RAW DATA START

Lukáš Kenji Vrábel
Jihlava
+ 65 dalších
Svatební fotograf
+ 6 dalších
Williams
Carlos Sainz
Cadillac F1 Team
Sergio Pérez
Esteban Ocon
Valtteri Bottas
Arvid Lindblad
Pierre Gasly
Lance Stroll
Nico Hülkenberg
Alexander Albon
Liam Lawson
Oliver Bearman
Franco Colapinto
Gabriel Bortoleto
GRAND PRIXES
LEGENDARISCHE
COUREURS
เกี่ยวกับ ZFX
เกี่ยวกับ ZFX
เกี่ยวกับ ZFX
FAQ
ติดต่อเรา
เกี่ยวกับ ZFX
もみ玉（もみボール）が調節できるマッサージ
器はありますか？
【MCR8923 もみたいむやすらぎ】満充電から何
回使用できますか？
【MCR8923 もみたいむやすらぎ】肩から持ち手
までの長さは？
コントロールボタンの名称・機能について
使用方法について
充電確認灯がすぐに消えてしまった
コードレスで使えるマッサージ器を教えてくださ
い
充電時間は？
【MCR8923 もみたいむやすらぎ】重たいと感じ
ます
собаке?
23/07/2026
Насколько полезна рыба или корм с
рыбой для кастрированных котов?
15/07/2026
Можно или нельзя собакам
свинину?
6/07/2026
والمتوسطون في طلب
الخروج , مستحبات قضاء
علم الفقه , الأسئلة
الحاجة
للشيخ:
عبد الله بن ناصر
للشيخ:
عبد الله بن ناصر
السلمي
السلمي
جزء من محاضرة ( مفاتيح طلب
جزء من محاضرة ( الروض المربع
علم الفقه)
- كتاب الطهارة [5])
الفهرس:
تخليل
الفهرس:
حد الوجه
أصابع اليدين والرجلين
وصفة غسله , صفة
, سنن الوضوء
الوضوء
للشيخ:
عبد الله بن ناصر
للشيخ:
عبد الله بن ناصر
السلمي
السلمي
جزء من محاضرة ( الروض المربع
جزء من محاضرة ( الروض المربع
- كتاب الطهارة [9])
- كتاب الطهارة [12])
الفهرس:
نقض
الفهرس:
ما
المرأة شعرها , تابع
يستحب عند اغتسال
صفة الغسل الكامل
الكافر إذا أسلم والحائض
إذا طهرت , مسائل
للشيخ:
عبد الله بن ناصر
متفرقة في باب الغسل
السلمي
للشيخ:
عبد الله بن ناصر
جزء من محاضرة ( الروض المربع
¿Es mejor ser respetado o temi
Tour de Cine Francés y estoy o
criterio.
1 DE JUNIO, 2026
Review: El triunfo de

RAW DATA END

▶ **HOW TO COMPLETE THIS TASK**
Rewrite the records from the first line through the line containing "充電確認灯がすぐに消えてしまった", changing "Williams" to "McLaren" and leaving everything else unchanged.

▶ **TASK SOLUTION**
Lukáš Kenji Vrábel
Jihlava
+ 65 dalších
Svatební fotograf
+ 6 dalších
McLaren
Carlos Sainz
Cadillac F1 Team
Sergio Pérez
Esteban Ocon
Valtteri Bottas
Arvid Lindblad
Pierre Gasly
Lance Stroll
Nico Hülkenberg
Alexander Albon
Liam Lawson
Oliver Bearman
Franco Colapinto
Gabriel Bortoleto
GRAND PRIXES
LEGENDARISCHE
COUREURS
เกี่ยวกับ ZFX
เกี่ยวกับ ZFX
เกี่ยวกับ ZFX
FAQ
ติดต่อเรา
เกี่ยวกับ ZFX
もみ玉（もみボール）が調節できるマッサージ
器はありますか？
【MCR8923 もみたいむやすらぎ】満充電から何
回使用できますか？
【MCR8923 もみたいむやすらぎ】肩から持ち手
までの長さは？
コントロールボタンの名称・機能について
使用方法について
充電確認灯がすぐに消えてしまった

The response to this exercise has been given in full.